Exercise description
All pictures are to be dropped, and the remaining data set down exactly.

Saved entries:

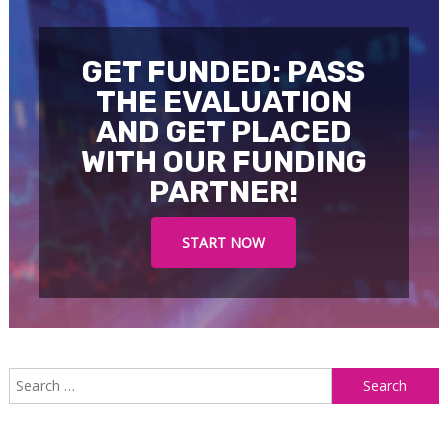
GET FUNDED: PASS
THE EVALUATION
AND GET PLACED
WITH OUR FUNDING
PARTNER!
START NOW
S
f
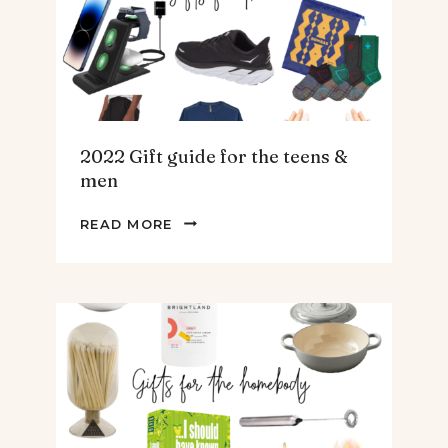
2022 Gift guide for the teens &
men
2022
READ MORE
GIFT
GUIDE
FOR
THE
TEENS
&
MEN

Written answer
GET FUNDED: PASS
THE EVALUATION
AND GET PLACED
WITH OUR FUNDING
PARTNER!
START NOW
S
f
2022 Gift guide for the teens &
men
2022
READ MORE
GIFT
GUIDE
FOR
THE
TEENS
&
MEN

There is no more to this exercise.